From the regulator’s perspective, the consent order provides a timely outcome to a matter where investigation is likely to have prolonged for an extended period of time and where the regulator may not necessarily foresee high chances of success. In this regard, offences in the secondary markets such as insider trading and market manipulation are indeed onerous to establish. However, the downside of such a settlement is an inherent lack of transparency because it eliminates the opportunity to the regulator to delve into the detailed appreciation of the facts and circumstances of the case. In this case too, SEBI’s order is devoid of any detailed discussion of the allegations or the manner in which it arrived at the terms of the order. In that sense, it is impossible to say with precision whether the measure of sanctions imposed in a consent or settlement order is commensurate with the violations involved. In some jurisdictions, this difficulty is dealt with by having a court of law examining the terms of settlement independently to determine its fairness in the circumstances, and courts have on occasion rejected terms of settlements by regulators. However, in the context of consent orders of SEBI, there is no such automatic independent determination, unless the order is separately challenged.

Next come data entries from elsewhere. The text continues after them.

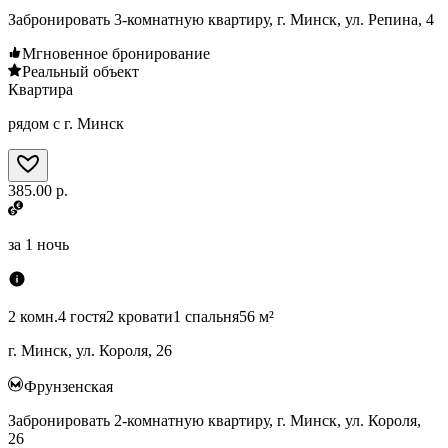
Забронировать 3-комнатную квартиру, г. Минск, ул. Репина, 4
Мгновенное бронирование
Реальный объект
Квартира
рядом с г. Минск
385.00 р.
за
1 ночь
2 комн.
4 гостя
2 кровати
1 спальня
56 м²
г. Минск, ул. Короля, 26
Фрунзенская
Забронировать 2-комнатную квартиру, г. Минск, ул. Короля,
26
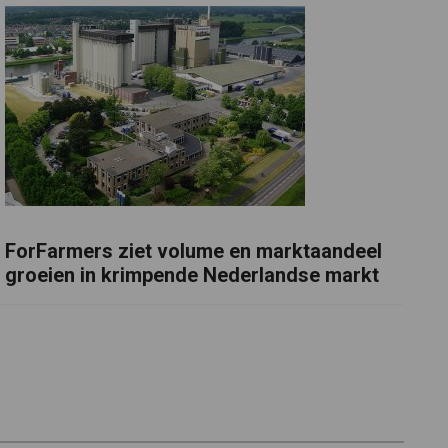
ForFarmers ziet volume en marktaandeel
groeien in krimpende Nederlandse markt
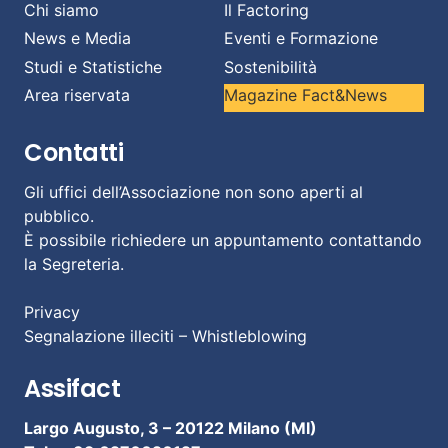
Chi siamo
Il Factoring
News e Media
Eventi e Formazione
Studi e Statistiche
Sostenibilità
Area riservata
Magazine Fact&News
Contatti
Gli uffici dell’Associazione non sono aperti al
pubblico.
È possibile richiedere un appuntamento contattando
la Segreteria.
Privacy
Segnalazione illeciti – Whistleblowing
Assifact
Largo Augusto, 3 –
20122 Milano (MI)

SEBI’s Consent Order in the Reliance ADAG Case
On January 14, 2011, SEBI passed a consent order in the matter relating to shares of Reliance Communications Limited (RCL). SEBI had earlier initiated investigations into transactions entered into by two companies within the ADA group of companies, being Reliance Infrastructure Limited (RIL) and Reliance Natural Resources Limited (RNRL), and some of their officers on the ground that loans taken by them through external commercial borrowings (ECB) were used to invest in the shares of RCL. The investigations were initiated to examine possible violations of the SEBI Act and relevant Regulations (including those pertaining to fraudulent and unfair trade practices in securities).
The latest consent order has been passed on the basis of an offer made by the companies and their officers to whom notices had been issued by SEBI. The noticees have paid a settlement amount of Rs. 50 crores (approx. USD 11 million), which is billed as the largest settlement amount in actions of violation of securities laws in India. In addition, the companies and officers are barred from investing in the stock markets for certain periods of time, and the companies are required to implement a policy of rotation of statutory auditors (an aspect that is not generally mandatory for listed companies in India).
the last section is not entirely correct. SEBI does have a high powered advisory committee (HPAC) which recommends/rejects the terms of the settlement. HPAC is headed by Justice Hosbet Suresh, former Judge, High Court of Bombay.
Umakanth,
While I fully agree there should be more details forthcoming in the order itself – I don't think other countries have a court of law overseeing the process.
The reason a court of law oversees them in the US is because the case is already pending in the courts. Where it is a proposed administrative order, a court of law does not come in.
In India too, if a matter is before the SAT or SC, the court indeeds looks at the terms of the settlement and till they pass the order, it is a proposal by both parties.